Ultimately the choice of function parameter ('pooled' vs. 'unpooled') depends on your sample type and scientific questions. If you have a relatively simple community (10 to low 100s of taxa) or don’t care about rare taxa, running samples 'unpooled' is a good choice because the richness discrepancy is negligible in less diverse communities, and computational time is SIGNIFICANTLY shorter with the 'unpooled' method. However, in complex communities where we see large differences in richness, pooling samples does allow for more sensitive detection of rare taxa that may be commonly observed across multiple samples. While compute time is substantially higher, running samples pooled together results in more ASVs detected per sample, from which the user can make tailored decisions for how to estimate richness. We should note that there are some great resources out there for calculating and simultaneously characterizing the UNCERTAINTY of microbial richness estimates, such as the breakaway R package from Amy Willis of the statistical diversity lab (also see here for a paper on methods for estimating richness in complex communities).

SO WHAT DOES THIS ALL MEAN?!

As previously stated, there are many reasons to not trust richness data (among them sampling depth, processing methods, etc). While in many cases it can be useful to have a rough estimate for the number of taxa found in a given sample, richness is not necessarily a parameter that is that is particularly interesting or critical to many ecological questions and studies (a good perspective on this here). Additionally, we know that well-to-well contamination likely occurs more than any of us would care to admit, and such contamination could be contributing to some of the rare taxa consistently detected at low read counts across multiple samples (see paper, blogpost for more).

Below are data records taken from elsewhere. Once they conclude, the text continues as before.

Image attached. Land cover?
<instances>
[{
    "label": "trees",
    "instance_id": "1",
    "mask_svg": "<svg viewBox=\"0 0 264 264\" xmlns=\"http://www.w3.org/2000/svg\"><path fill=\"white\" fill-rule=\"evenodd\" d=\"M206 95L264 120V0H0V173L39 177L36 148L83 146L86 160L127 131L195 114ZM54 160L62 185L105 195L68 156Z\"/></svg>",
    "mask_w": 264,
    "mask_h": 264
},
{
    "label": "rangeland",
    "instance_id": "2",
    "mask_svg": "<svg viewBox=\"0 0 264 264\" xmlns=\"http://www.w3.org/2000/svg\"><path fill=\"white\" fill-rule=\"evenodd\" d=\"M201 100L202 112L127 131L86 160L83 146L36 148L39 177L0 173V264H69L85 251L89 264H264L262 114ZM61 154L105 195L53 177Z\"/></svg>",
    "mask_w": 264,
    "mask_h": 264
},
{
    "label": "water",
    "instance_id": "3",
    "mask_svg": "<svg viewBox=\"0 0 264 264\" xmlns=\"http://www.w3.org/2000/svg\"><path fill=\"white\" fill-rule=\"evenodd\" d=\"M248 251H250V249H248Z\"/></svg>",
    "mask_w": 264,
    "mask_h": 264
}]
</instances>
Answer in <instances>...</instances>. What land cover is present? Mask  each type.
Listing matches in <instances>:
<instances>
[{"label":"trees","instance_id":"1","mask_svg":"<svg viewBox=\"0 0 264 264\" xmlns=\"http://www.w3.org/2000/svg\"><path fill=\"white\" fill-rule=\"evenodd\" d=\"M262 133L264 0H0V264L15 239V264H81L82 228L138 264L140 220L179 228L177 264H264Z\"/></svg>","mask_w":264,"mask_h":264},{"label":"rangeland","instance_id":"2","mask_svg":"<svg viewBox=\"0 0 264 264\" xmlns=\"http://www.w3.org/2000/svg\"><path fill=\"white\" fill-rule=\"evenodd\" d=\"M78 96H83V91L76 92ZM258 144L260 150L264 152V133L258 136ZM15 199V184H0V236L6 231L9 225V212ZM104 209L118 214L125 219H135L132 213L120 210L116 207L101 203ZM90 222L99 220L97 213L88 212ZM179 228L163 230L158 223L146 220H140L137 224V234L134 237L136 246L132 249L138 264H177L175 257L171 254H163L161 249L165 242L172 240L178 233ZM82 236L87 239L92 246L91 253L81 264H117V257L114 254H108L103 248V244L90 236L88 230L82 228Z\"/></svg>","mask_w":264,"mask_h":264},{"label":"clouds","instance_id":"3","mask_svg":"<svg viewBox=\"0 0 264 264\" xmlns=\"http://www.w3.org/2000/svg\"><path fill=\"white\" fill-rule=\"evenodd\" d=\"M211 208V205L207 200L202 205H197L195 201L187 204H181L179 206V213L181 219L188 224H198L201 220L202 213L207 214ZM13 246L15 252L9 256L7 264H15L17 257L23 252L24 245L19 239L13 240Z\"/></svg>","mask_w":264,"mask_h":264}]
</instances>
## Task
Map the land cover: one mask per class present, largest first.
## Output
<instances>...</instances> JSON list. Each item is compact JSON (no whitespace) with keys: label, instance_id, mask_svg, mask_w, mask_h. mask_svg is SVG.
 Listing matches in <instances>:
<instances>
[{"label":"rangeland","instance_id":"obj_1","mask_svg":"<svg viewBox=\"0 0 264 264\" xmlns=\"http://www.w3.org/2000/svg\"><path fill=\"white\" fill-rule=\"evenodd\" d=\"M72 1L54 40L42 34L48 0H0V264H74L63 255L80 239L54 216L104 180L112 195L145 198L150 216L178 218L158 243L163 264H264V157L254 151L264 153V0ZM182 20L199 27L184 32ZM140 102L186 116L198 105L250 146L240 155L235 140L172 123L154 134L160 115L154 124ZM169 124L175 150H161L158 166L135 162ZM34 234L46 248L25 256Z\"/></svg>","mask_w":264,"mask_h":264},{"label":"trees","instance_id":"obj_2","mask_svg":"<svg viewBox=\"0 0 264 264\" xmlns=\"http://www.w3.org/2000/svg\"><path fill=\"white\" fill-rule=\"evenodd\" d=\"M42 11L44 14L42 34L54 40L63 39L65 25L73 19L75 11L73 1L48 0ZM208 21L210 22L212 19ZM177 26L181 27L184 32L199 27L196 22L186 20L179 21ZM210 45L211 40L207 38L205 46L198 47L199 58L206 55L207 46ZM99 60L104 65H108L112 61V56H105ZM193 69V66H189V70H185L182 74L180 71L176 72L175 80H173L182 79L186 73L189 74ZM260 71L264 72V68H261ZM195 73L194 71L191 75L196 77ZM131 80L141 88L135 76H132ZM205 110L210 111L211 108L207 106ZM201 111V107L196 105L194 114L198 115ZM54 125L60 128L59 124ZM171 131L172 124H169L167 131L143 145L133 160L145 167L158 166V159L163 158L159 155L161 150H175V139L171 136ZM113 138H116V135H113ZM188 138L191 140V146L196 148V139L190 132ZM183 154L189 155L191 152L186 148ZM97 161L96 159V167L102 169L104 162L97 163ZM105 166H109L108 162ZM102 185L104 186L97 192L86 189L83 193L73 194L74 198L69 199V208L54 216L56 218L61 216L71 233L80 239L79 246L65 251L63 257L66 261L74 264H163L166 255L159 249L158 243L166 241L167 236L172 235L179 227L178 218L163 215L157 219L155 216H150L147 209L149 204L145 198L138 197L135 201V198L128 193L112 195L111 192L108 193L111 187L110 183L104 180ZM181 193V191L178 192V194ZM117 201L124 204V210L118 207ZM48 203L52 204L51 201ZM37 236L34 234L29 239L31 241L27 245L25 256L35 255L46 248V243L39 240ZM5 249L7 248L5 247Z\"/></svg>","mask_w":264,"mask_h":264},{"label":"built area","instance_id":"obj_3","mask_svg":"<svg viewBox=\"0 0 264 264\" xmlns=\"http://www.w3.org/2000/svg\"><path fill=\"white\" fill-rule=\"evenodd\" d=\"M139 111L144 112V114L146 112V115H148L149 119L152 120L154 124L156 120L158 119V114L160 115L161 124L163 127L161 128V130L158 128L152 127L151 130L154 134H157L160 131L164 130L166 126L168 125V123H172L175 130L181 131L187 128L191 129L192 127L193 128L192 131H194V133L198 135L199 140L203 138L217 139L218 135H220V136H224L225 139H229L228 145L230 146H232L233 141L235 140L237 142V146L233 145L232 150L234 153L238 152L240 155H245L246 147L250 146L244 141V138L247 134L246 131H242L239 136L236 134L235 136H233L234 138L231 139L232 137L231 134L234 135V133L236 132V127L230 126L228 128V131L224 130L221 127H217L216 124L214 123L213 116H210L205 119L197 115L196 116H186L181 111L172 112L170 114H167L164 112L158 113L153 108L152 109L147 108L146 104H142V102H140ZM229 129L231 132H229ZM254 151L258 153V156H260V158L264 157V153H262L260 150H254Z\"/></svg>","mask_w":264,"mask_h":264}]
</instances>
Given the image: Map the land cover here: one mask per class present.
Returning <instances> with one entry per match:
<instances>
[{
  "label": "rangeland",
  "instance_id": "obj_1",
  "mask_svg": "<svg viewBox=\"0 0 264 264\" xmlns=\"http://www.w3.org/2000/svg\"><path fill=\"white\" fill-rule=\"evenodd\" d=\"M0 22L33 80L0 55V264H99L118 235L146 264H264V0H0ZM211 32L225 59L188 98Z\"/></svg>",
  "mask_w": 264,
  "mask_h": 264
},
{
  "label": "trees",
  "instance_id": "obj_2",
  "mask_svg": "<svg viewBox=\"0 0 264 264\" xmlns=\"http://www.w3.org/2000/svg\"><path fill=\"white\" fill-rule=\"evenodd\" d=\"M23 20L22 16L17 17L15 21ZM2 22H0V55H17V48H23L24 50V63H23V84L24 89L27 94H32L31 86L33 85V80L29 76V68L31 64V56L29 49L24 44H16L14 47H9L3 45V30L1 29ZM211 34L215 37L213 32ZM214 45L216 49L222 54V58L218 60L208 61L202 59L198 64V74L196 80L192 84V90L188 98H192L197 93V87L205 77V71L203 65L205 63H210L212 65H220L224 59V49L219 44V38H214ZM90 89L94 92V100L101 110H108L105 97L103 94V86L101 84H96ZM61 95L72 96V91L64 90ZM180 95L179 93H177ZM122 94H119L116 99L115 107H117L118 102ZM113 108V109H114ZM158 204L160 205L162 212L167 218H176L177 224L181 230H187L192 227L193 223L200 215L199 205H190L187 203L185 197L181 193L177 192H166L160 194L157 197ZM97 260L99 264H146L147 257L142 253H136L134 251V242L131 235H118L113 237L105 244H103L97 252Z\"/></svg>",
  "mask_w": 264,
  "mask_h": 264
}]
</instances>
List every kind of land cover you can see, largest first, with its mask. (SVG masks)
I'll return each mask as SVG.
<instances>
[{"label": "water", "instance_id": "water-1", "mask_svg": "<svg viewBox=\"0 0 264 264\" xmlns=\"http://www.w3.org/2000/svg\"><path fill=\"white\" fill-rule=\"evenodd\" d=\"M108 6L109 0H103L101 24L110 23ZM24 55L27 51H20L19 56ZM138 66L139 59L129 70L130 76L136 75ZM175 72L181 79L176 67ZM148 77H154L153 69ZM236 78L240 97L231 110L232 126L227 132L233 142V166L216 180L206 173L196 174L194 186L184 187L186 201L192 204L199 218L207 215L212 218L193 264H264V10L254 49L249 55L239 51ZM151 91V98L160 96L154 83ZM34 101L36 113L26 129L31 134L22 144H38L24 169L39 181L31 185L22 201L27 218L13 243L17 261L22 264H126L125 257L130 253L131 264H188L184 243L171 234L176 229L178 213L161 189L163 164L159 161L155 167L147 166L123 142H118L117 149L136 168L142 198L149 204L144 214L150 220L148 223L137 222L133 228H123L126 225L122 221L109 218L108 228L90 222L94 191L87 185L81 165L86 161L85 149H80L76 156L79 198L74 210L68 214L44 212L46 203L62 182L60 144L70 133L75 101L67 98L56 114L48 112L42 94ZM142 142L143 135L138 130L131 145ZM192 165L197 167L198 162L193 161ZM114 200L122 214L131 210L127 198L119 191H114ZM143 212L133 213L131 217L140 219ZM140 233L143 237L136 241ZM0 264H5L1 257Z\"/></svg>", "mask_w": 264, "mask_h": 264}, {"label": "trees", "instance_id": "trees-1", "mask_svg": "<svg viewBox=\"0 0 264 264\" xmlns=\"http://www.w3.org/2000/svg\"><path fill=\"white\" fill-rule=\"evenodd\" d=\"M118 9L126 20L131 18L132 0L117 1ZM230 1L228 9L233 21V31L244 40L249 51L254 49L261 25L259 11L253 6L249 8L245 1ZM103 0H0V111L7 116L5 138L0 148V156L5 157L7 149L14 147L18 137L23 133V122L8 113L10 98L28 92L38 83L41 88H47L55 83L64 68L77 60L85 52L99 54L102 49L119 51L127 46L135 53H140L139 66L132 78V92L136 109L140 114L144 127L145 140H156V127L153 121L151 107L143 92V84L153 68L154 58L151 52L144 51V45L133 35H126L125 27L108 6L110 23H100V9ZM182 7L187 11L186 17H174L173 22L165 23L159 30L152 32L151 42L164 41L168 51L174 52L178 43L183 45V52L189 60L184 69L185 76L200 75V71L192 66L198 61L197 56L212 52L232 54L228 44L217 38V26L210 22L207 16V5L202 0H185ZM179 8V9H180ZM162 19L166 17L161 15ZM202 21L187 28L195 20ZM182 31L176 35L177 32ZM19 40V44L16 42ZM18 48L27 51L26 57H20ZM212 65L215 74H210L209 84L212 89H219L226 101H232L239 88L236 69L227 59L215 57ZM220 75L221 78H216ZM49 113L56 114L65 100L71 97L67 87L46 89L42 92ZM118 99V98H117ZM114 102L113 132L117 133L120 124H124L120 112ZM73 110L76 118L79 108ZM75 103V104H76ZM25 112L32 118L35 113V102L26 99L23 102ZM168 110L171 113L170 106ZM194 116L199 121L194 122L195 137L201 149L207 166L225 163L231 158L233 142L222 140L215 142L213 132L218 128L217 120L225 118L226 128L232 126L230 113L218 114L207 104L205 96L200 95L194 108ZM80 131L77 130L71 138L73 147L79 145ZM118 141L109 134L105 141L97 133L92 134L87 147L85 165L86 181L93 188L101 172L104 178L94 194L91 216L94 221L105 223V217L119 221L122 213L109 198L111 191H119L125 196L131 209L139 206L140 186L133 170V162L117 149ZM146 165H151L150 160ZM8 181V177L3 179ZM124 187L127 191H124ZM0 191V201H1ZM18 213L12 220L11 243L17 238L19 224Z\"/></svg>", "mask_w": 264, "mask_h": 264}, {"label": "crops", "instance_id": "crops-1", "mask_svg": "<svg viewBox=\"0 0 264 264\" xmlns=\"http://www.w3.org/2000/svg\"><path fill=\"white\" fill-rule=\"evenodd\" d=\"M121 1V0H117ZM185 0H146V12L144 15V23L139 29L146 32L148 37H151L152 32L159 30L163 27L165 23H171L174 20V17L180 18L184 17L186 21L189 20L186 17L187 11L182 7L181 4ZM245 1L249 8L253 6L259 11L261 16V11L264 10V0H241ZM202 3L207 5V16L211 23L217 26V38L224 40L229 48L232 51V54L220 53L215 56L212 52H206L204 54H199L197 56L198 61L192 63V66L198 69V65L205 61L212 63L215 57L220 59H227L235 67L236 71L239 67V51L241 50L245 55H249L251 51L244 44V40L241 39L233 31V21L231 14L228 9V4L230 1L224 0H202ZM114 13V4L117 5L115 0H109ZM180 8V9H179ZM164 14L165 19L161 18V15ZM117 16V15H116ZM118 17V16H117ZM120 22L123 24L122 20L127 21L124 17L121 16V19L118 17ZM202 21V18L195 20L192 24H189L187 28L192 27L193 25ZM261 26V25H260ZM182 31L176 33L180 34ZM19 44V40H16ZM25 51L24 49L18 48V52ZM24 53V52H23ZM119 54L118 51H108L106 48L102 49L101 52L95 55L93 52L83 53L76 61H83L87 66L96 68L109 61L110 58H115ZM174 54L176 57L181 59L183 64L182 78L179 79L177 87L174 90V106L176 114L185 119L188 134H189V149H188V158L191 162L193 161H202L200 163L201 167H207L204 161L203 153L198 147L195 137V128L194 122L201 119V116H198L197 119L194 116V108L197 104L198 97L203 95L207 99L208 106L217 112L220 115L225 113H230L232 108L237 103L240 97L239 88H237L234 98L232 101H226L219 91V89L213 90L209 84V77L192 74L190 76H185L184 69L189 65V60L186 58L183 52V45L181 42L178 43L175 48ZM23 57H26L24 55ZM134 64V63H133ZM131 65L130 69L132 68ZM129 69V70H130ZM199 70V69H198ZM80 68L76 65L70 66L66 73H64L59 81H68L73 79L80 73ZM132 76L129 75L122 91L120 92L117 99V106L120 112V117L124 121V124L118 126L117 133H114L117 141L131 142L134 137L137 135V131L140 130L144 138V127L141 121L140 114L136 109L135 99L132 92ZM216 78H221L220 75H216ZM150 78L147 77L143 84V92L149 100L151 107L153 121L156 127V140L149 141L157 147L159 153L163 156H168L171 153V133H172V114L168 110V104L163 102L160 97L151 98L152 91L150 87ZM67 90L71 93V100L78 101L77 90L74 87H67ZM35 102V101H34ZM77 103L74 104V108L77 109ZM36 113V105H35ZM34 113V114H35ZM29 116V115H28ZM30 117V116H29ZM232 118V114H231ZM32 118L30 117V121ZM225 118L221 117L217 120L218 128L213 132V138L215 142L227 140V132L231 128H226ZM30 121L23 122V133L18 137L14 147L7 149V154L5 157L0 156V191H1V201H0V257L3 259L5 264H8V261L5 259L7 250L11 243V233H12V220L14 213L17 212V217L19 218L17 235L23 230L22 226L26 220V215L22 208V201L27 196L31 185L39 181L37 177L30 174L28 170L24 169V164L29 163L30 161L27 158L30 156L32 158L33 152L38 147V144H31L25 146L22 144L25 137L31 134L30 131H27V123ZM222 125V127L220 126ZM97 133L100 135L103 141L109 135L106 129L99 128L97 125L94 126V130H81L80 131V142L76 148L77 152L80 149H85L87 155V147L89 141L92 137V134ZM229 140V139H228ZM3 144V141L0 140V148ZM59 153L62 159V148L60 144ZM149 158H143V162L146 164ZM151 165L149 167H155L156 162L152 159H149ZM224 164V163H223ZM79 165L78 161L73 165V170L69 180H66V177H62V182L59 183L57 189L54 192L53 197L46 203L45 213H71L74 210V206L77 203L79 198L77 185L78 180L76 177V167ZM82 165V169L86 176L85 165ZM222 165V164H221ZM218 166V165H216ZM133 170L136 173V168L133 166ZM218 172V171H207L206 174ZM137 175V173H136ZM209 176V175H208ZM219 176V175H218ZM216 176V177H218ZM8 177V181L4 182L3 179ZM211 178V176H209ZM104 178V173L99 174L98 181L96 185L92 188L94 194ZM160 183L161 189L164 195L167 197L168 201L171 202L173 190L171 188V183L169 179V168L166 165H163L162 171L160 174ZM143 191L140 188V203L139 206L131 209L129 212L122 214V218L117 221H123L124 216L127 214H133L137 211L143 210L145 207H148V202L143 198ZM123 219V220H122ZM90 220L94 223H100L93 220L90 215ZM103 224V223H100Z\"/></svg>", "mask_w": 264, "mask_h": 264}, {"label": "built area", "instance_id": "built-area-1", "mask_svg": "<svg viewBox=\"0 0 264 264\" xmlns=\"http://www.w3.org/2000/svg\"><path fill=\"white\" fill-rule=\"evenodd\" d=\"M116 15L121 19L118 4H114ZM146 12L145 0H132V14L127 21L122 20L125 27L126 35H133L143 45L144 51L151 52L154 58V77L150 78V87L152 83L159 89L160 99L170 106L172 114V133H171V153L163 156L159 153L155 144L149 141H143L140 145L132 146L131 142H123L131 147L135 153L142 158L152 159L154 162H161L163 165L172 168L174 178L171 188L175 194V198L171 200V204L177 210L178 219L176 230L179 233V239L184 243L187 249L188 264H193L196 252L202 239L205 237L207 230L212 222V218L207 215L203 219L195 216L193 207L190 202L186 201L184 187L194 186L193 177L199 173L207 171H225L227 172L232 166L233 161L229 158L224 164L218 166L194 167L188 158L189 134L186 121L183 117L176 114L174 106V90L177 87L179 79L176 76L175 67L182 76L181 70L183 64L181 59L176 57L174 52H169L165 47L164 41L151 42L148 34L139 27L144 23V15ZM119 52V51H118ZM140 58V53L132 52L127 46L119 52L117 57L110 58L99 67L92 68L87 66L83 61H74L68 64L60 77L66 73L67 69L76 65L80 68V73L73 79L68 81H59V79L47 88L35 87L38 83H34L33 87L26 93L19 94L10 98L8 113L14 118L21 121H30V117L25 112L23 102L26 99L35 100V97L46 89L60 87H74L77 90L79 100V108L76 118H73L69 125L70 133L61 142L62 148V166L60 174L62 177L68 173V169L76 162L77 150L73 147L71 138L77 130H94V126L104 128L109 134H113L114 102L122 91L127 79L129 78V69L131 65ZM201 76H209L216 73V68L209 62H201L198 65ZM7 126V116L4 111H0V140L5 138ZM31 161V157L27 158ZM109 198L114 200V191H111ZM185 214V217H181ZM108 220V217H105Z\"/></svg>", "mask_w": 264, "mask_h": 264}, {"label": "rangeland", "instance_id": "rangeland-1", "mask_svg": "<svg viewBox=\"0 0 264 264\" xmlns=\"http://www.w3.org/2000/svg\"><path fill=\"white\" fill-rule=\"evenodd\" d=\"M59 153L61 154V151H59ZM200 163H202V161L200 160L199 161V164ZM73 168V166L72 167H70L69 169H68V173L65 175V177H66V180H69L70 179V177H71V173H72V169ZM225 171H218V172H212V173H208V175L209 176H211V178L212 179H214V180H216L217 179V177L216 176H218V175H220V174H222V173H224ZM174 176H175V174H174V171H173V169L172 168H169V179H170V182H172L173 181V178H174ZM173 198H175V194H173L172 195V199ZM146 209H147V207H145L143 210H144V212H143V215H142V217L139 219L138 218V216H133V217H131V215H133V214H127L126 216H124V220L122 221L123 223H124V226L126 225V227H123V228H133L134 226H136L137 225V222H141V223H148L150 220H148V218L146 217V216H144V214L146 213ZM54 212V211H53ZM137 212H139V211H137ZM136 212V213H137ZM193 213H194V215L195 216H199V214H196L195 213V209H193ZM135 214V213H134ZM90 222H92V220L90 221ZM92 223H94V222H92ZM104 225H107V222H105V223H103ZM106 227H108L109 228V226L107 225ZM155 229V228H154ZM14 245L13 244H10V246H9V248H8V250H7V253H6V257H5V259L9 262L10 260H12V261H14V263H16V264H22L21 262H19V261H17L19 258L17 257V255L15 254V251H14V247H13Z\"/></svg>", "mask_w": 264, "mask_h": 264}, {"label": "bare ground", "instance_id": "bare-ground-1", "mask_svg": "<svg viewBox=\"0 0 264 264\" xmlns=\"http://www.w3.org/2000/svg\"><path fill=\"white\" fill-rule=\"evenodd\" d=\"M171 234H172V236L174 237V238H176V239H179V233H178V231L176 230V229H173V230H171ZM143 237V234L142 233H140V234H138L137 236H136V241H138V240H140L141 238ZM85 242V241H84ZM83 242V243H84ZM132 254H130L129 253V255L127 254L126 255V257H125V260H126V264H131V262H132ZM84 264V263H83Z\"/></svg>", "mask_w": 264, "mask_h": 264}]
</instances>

We think it is important to consider what you actually want to know when estimating richness, calculate the uncertainty around those estimates, and keep in mind the significant caveats when interpreting richness estimates (e.g. consider read depth and thresholds of detection, don’t compare across studies).  As a general rule of thumb for amplicon sequence datasets, beware of super rare taxa and don’t put too much weight in stand-alone richness metrics.